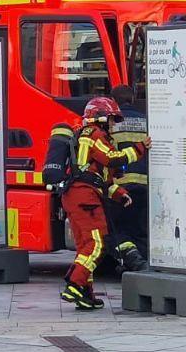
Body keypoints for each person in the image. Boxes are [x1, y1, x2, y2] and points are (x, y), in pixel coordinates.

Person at [61, 96, 148, 310]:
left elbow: (101, 177)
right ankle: (74, 283)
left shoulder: (85, 135)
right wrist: (140, 148)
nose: (113, 125)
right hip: (85, 196)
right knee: (96, 244)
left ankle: (85, 294)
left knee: (85, 245)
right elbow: (112, 158)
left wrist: (119, 193)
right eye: (111, 119)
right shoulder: (95, 134)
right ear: (100, 117)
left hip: (78, 194)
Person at [107, 84, 150, 272]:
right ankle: (143, 267)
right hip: (144, 184)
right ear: (132, 99)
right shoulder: (146, 121)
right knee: (140, 230)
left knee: (118, 228)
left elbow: (108, 153)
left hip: (120, 187)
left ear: (113, 102)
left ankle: (128, 263)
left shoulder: (112, 123)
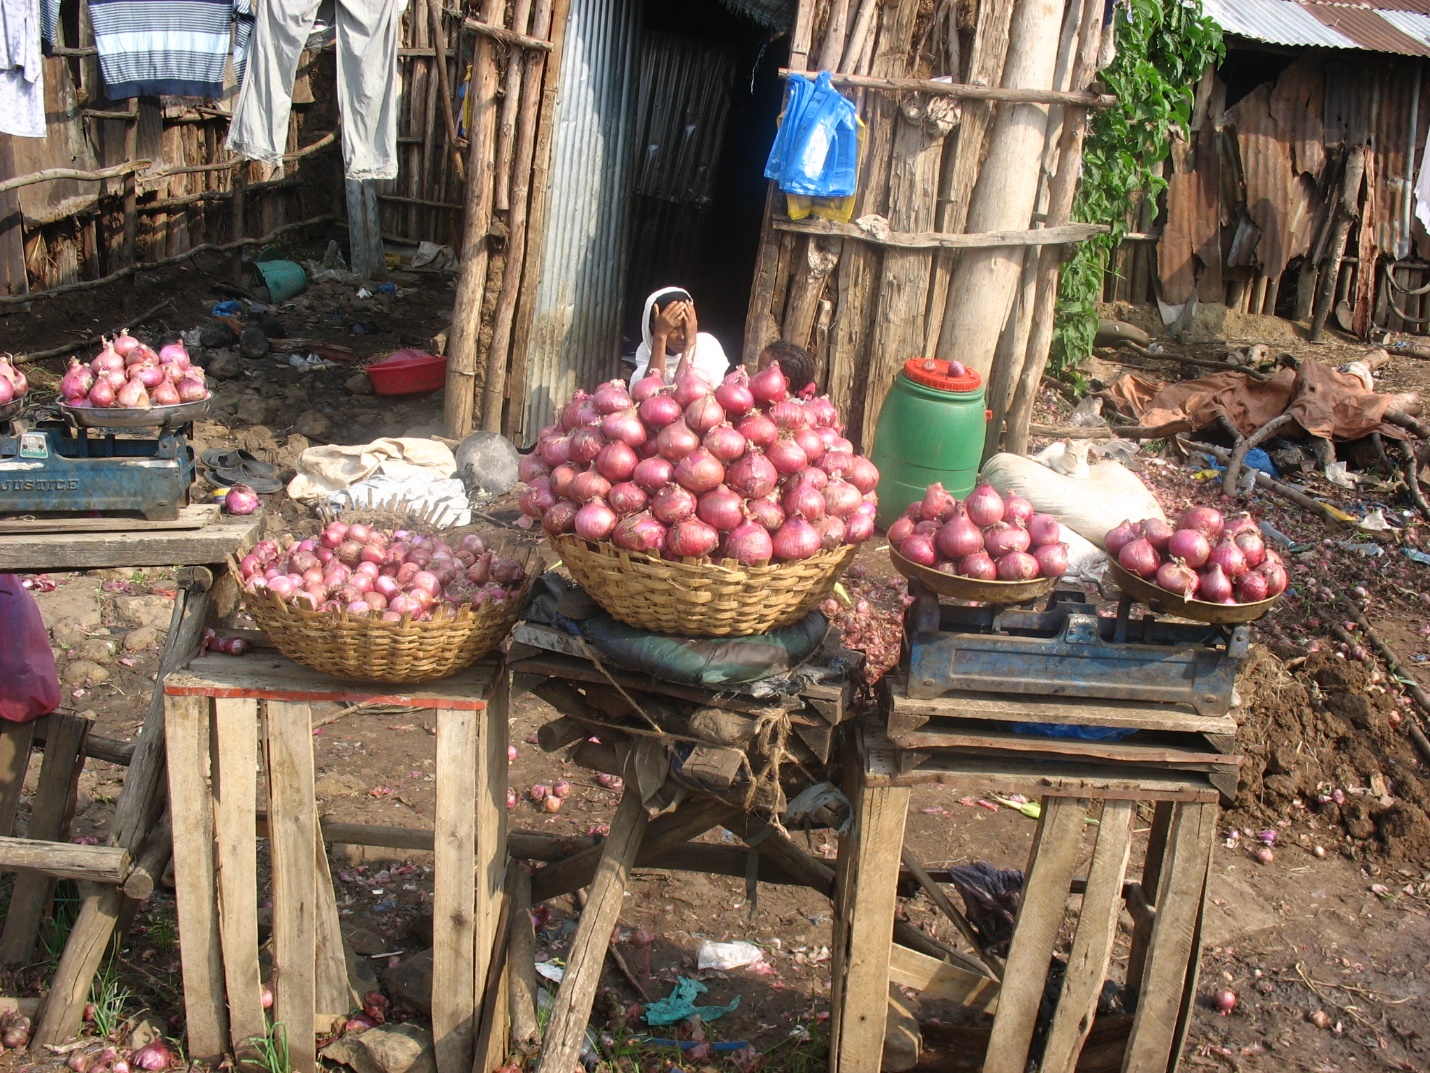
::::
▶ EXERCISE INSTRUCTIONS
Where the word "shoulder" is present in a line of the listing, copy that line.

▶ OUTPUT FOR THIS EXERCISE
left shoulder: (85, 135)
right shoulder: (95, 134)
right shoulder: (146, 121)
left shoulder: (112, 123)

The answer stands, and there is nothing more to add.